25-08-2017, 09:32 PM
Sun Spot (Sun Small Programmable Object Technology) is a wireless sensor network (WSN) mote developed by Sun Microsystems. The device is built upon the IEEE 802.15.4 standard. Unlike other available mote systems, the Sun SPOT is built on the Java 2 Micro Edition Virtual Machine (JVM).
The Sun SPOT project explores wireless transducer technologies that enable the emerging network of things. We are building a hardware and software research platform to overcome the challenges that currently inhibit development of tiny sensing devices.
These changes may dramatically affect the nature and type of wireless sensor network applications.

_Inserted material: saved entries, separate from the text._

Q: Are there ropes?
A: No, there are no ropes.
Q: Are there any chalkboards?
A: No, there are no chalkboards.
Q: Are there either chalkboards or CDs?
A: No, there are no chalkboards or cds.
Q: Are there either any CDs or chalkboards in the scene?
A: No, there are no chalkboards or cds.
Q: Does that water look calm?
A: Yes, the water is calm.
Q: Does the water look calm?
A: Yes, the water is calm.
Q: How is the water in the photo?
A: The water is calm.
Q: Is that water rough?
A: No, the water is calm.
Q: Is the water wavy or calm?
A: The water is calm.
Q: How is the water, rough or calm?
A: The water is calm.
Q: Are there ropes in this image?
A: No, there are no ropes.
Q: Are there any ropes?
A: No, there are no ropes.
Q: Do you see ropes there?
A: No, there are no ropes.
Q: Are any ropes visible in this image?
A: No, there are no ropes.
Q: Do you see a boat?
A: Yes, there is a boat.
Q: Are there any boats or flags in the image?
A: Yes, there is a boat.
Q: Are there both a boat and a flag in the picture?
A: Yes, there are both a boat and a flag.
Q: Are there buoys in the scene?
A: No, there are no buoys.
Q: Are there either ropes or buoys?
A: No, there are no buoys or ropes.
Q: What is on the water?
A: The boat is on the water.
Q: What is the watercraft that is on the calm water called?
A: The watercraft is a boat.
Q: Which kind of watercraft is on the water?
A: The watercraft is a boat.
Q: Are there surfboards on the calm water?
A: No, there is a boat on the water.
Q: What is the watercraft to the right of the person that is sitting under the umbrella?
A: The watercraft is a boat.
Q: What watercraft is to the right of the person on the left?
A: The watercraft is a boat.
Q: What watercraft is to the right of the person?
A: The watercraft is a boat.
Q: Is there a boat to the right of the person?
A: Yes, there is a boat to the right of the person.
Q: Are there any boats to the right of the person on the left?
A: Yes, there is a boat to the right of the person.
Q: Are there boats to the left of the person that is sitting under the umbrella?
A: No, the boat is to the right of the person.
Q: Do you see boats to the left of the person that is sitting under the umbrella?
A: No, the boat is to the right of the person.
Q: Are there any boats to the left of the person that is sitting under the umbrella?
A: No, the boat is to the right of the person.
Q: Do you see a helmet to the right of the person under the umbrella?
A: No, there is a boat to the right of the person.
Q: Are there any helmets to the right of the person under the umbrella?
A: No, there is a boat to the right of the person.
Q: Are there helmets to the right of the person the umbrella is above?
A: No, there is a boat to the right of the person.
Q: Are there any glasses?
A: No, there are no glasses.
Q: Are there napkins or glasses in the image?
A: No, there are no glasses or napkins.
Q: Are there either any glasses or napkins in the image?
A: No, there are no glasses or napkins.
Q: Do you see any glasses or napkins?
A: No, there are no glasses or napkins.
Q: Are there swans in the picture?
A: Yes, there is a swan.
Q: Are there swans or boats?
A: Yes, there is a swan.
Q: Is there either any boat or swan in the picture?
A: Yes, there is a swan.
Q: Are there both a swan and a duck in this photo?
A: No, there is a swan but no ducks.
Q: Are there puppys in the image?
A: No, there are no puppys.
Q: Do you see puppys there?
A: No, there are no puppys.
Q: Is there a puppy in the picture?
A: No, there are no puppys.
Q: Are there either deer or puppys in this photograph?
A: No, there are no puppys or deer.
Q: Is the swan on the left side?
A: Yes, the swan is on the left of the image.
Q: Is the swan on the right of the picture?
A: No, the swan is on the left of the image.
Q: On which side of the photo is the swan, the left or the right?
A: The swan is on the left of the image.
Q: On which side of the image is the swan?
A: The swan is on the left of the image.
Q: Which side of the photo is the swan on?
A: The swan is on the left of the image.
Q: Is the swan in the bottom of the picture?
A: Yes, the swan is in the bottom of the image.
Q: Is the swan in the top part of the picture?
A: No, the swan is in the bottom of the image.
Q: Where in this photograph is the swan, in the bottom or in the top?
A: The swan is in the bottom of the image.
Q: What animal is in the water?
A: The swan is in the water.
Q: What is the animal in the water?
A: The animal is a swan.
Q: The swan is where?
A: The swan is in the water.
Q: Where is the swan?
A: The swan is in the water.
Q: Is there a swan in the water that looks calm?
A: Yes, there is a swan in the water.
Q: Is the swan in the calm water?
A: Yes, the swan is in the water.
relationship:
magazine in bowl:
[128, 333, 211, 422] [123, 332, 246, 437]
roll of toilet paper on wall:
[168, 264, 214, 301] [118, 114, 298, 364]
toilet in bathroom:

The Sun SPOT hardware platform is a small, battery operated, wireless device running the Squawk Java Virtual Machine (VM) without an underlying OS. This VM acts as both operating system and software application platform. We have created everything from device drivers and development tools to demos and tutorials so users can quickly create their own embedded wireles appliations.
Hardware
The completely assembled device should be able to fit in the palm of your hand.
Processing
180 MHz 32 bit ARM920T core - 512K RAM - 4M Flash
2.4 GHz IEEE 802.15.4 radio with integrated antenna
USB interface
Sensor Board
2G/6G 3-axis accelerometer
Temperature sensor
Light sensor
8 tri-color LEDs
6 analog inputs
2 momentary switches
5 general purpose I/O pins and 4 high current output pins
Networking
The motes communicate using the IEEE 802.15.4 standard including the base-station approach to sensor networking. This implementation of 802.15.4 is not ZigBee-compliant.
Software
The device s use of Java device drivers is particularly remarkable as Java is known for its ability to be hardware-independent. Sun SPOT uses a small J2ME which runs directly on the processor without an OS.